NVIDIA / spark-rapids-jni

RAPIDS Accelerator JNI For Apache Spark
Apache License 2.0
36 stars 64 forks source link

Dockerfile should derive from cudf Java Dockerfile #203

Open jlowe opened 2 years ago

jlowe commented 2 years ago

Since this project builds libcudf and libcudfjni, ideally the Dockerfile used for this project should derive from the Dockerfile used for the nightly cudf Java jar builds. Doing so would require publishing the cudf Java Docker image so it can be referenced in this repository's Dockerfile.

GaryShen2008 commented 2 years ago

Where should we publish the cudf java docker? dockerhub? quay.io?

jlowe commented 2 years ago

It may make the most sense to publish it under dockerhub/gpuci since the Java Dockerfile is part of the cudf project and other RAPIDS images are published there. If that's not an option, I don't have a strong opinion on where to publish it as long as it is publicly accessible for this project. cc: @sameerz for visibility.

sameerz commented 2 years ago

dockerhub/gpuci seems like the right place to publish the cudf Java jar builds.

cc: @raydouglass for visibility

pxLi commented 2 years ago

follow-up to figure out a good way to support auto-trigger in cudf repo w/o cost too much

pxLi commented 2 years ago

manually triggered branch-22.06 build at https://github.com/rapidsai/cudf/runs/6379507642?check_suite_focus=true

new image is available at https://hub.docker.com/r/rapidsai/cudf-jni-build/tags

jlowe commented 2 years ago

follow-up to figure out a good way to support auto-trigger in cudf repo w/o cost too much

I'm confused why this repository would track an issue with the cudf repository. The Dockerfile in question is in cudf, and ideally changes to that Dockerfile should trigger a rebuild and push of the new image to the Docker repository, possibly with a workflow action in the cudf repository. It feels odd to "fix" that problem in this repository, especially since it's not in the rapidsai domain.

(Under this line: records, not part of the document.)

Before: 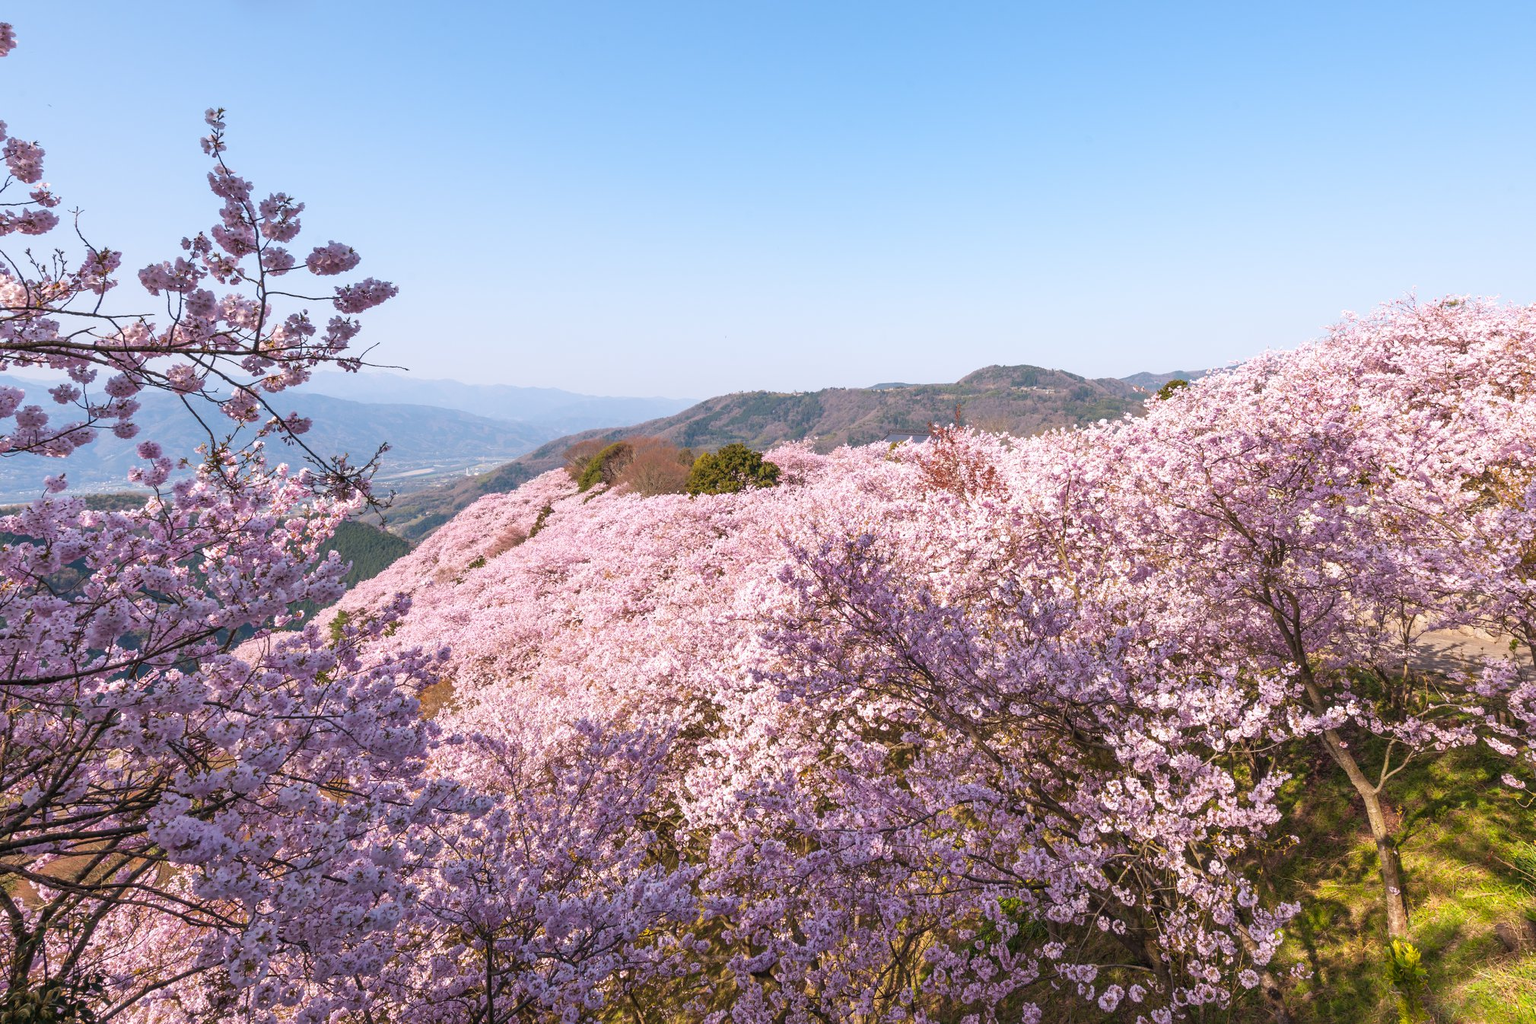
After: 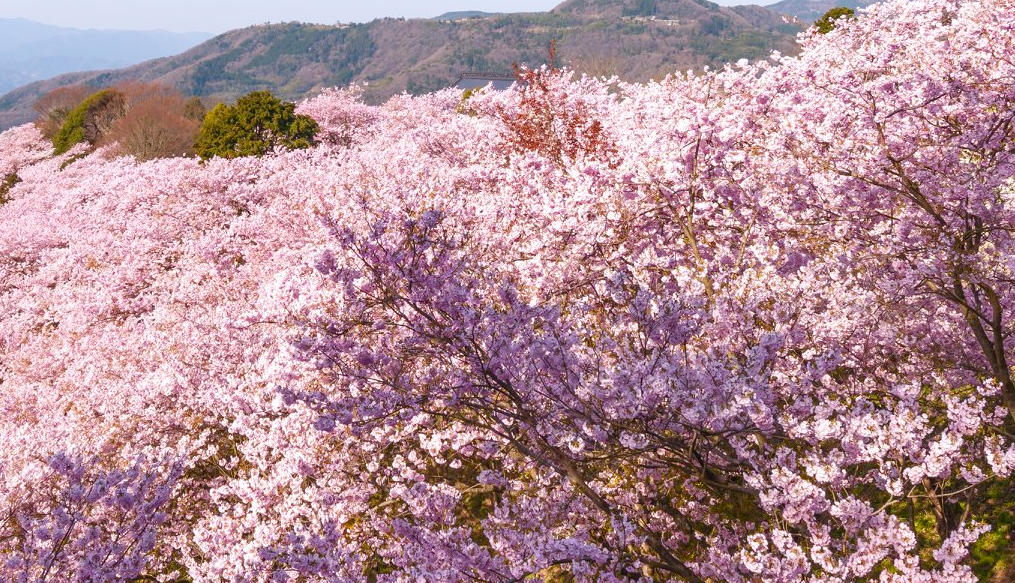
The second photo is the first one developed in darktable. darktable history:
color balance rgb: perceptual saturation grading › global saturation 20%, perceptual saturation grading › highlights -25%, perceptual saturation grading › shadows 25%
vignetting: fall-off start 116.67%, fall-off radius 59.26%, brightness -0.31, saturation -0.056
crop: left 35.03%, top 36.625%, right 14.663%, bottom 20.057%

Also fixing this particular issue, where we base the spark-rapids-jni Dockerfile on the published cudf Dockerfile, is somewhat orthogonal. We can get one working without the other, and thus they should be handled as separate issues.

pxLi commented 2 years ago

follow-up to figure out a good way to support auto-trigger in cudf repo w/o cost too much

I'm confused why this repository would track an issue with the cudf repository. The Dockerfile in question is in cudf, and ideally changes to that Dockerfile should trigger a rebuild and push of the new image to the Docker repository, possibly with a workflow action in the cudf repository. It feels odd to "fix" that problem in this repository, especially since it's not in the rapidsai domain.

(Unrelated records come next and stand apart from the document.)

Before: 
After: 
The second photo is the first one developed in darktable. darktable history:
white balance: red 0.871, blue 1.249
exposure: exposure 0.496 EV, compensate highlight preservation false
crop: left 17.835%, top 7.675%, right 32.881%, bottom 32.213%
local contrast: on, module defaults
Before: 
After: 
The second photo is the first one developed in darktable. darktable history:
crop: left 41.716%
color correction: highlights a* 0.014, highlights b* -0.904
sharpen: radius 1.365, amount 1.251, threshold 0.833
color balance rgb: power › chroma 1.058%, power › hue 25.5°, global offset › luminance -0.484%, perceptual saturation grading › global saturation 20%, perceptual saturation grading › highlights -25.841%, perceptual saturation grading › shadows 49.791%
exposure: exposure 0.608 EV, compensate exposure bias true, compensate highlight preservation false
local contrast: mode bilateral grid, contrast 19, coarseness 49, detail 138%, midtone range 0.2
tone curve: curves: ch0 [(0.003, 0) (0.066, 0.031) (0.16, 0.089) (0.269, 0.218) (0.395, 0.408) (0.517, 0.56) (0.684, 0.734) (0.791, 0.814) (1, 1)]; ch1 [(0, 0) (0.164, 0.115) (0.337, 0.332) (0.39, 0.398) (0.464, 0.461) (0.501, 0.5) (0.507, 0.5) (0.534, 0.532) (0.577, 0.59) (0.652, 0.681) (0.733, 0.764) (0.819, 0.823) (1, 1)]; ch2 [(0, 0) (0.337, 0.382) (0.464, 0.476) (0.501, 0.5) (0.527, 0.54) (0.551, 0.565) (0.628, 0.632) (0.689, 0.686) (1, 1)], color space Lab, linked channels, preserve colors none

Also fixing this particular issue, where we base the spark-rapids-jni Dockerfile on the published cudf Dockerfile, is somewhat orthogonal. We can get one working without the other, and thus they should be handled as separate issues.

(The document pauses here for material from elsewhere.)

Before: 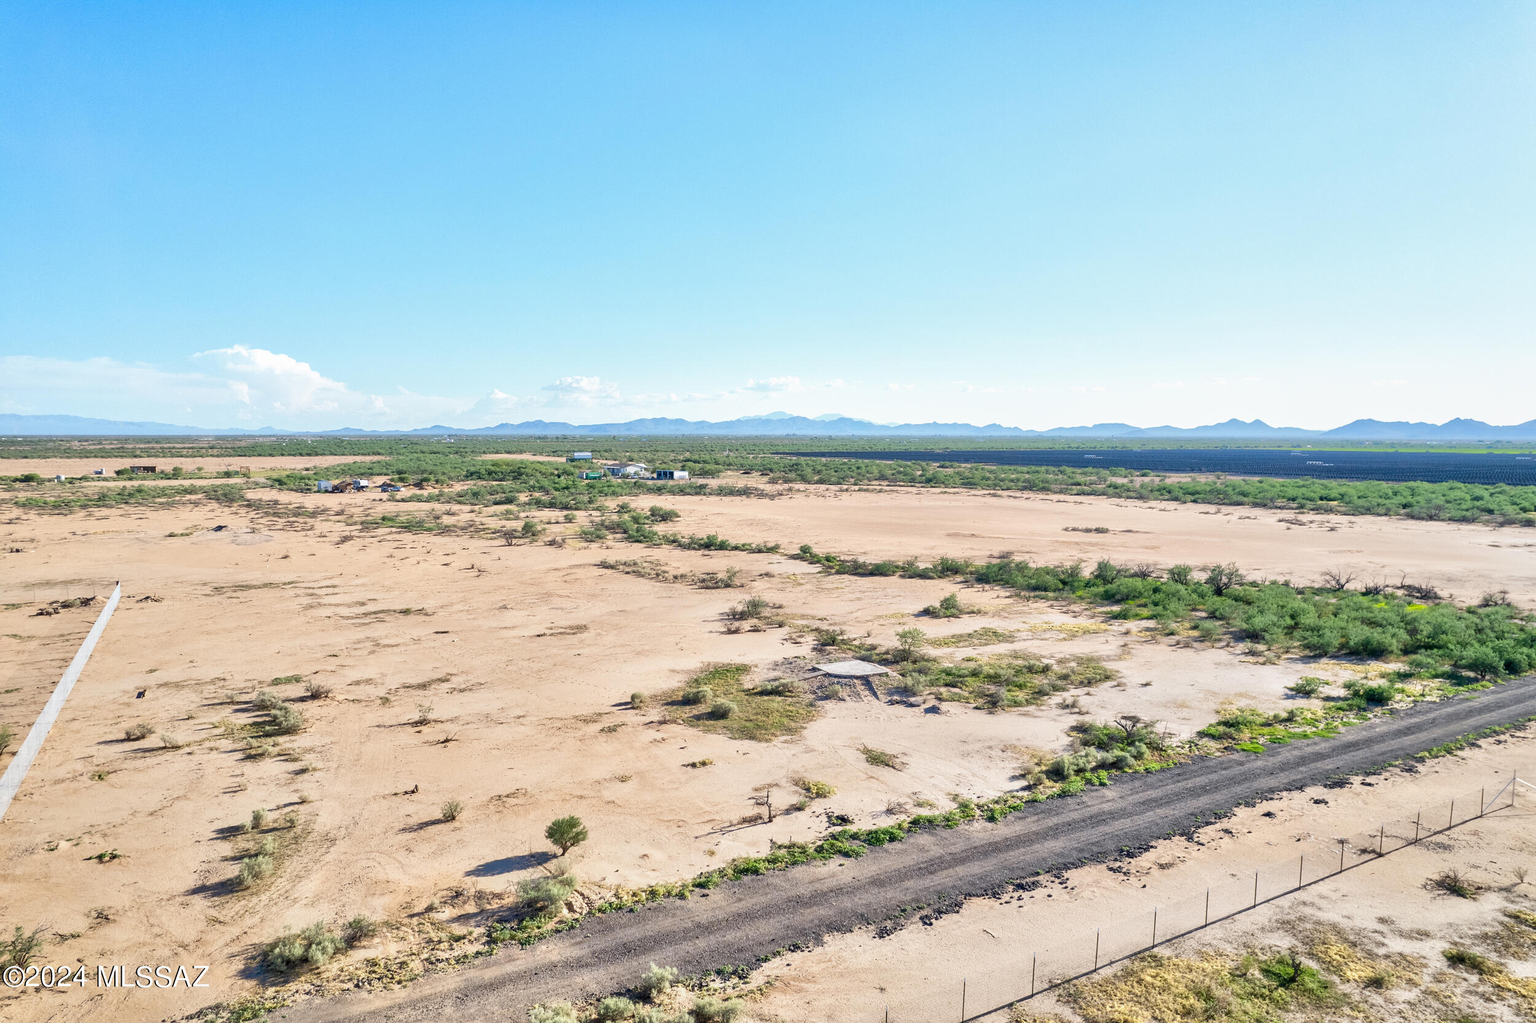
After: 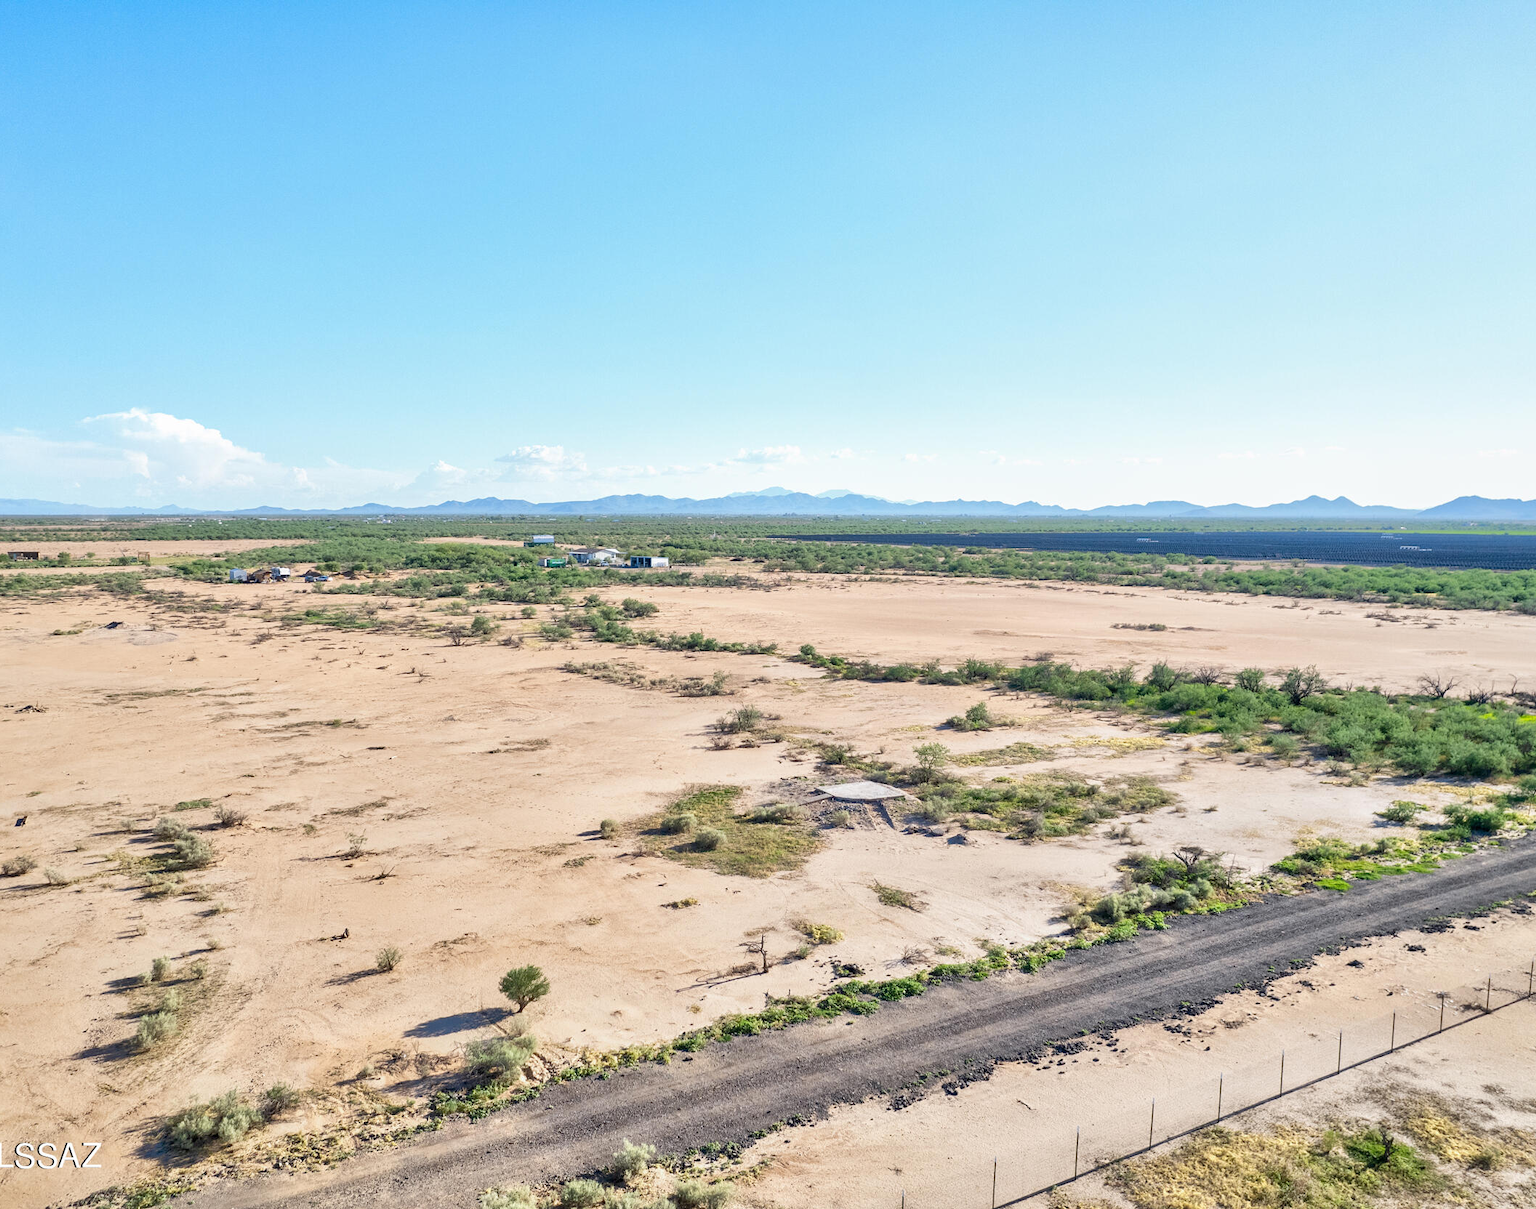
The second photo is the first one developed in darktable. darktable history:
crop: left 8.044%, right 7.416%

Since the requirement of cudfjni build image of rapidsai is originally coming from this one, I would put the context here as a reminder. Potentially we could use a workaround like scan cudf commits in this github action of this repo, if found related dockerfile changes from upstream submodule, then notify us to do manual trigger.

This is more about we have less access of rapidsai repo. It would be not that easy for us to make changes or debugging stuff by leveraging their CICD resources in the future. And yes, I totally agree this should be a separate issue in cudf repo.